• Assignment A
From the OpenShift Data Foundation article, reproduce the passage starting at "Instructions on how" and ending at "OpenShift Data Foundation.".
• Assignment B
Answer these from the OpenShift Data Foundation article:
(i) Which open-source technologies are named as parts of OpenShift Data Foundation?
(ii) In what multiples does OpenShift Data Foundation use storage volumes?
(iii) What serves as the storage volumes for bare metal Classic clusters?
• Assignment C
Write what comes next in the article on installing IBM Cloud Pak for Data with OpenShift Data Foundation, picking up after its final line.

• Selected text
* * *
How to Install IBM Cloud Pak for Data into a VPC OpenShift Cluster Using OpenShift Data Foundation

5 min read

Instructions on how to install and configure OpenShift Data Foundation (ODF) on Red Hat Openshift for IBM Cloud and prepare it for IBM Cloud Pak for Data installation.

OpenShift Data Foundation is a highly available storage solution that consists of several open-source operators and technologies like Ceph, NooBaa and Rook. These operators allow you to provision and manage file, block and object storage for your containerized workloads in Red Hat® OpenShift® on IBM Cloud® clusters. Unlike other storage solutions where you might need to configure separate drivers and operators for each type of storage, ODF is a unified solution capable of adapting or scaling to your storage needs. You can also deploy ODF on any OCP cluster.

Architecture overview

The documentation has a detailed architecture overview for OpenShift Data Foundation.

How does OpenShift Data Foundation work?

OpenShift Data Foundation (ODF) uses storage volumes in multiples of three and replicates your app data across these volumes. The underlying storage volumes that you use for ODF depends on your cluster type:

  • For IBM Cloud VPC clusters, the storage volumes are dynamically provisioned block storage for VPC devices.
  • For bare metal Classic clusters, the storage volumes are local disks on your bare metal worker nodes.
* * *
• Supplied information
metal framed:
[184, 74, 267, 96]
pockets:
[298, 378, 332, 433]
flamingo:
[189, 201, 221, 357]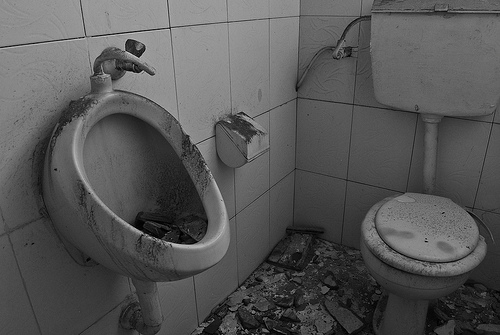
* * *
• Answer area A
Instructions on how to install and configure OpenShift Data Foundation (ODF) on Red Hat Openshift for IBM Cloud and prepare it for IBM Cloud Pak for Data installation.

OpenShift Data Foundation is a highly available storage solution that consists of several open-source operators and technologies like Ceph, NooBaa and Rook. These operators allow you to provision and manage file, block and object storage for your containerized workloads in Red Hat® OpenShift® on IBM Cloud® clusters. Unlike other storage solutions where you might need to configure separate drivers and operators for each type of storage, ODF is a unified solution capable of adapting or scaling to your storage needs. You can also deploy ODF on any OCP cluster.

Architecture overview

The documentation has a detailed architecture overview for OpenShift Data Foundation.

• Answer area B
(i) Ceph, NooBaa and Rook.
(ii) Multiples of three.
(iii) Local disks on the bare metal worker nodes.

• Answer area C
  • For IBM Cloud Satellite clusters, the storage volumes are either local disks on your worker nodes, or you can dynamically provision disks by using a compatible block storage driver.

ODF uses these devices to create a virtualized storage layer, where your app data is replicated for high availability. Because ODF abstracts your underlying storage, you can use ODF to create file, block or object storage claims from the same underlying raw block storage.

For a full overview of the features and benefits, see OpenShift Data Foundation.

Step-by-step instructions

In this step-by-step guide, we will show you how to install and configure OpenShift Data Foundation (ODF) on Red Hat Openshift for IBM Cloud and prepare it for IBM Cloud Pak for Data installation.

1. OpenShift Data Foundation Installation

Prerequisites

For this tutorial, we will not demonstrate how to provision and configure a Red Hat OpenShift on IBM Cloud cluster. Before starting, you'll need to install the required CLI into your computer (ibmcloud and Openshift) or use IBM Cloud Shell in your browser.

  1. Install the Red Hat OpenShift on IBM Cloud 4.8 (ROKS) cluster (instructions here).
  2. Create a separate Worker Pool in this cluster, only for ODF installation. The ODF needs at least three worker nodes with 16vCPUx64GB. The default worker pool will be used by Cloud Pak for Data. Having a dedicated worker pool for ODF makes it easier to resize (up and down) and update workers in the application pool without compromising the ODF's installation.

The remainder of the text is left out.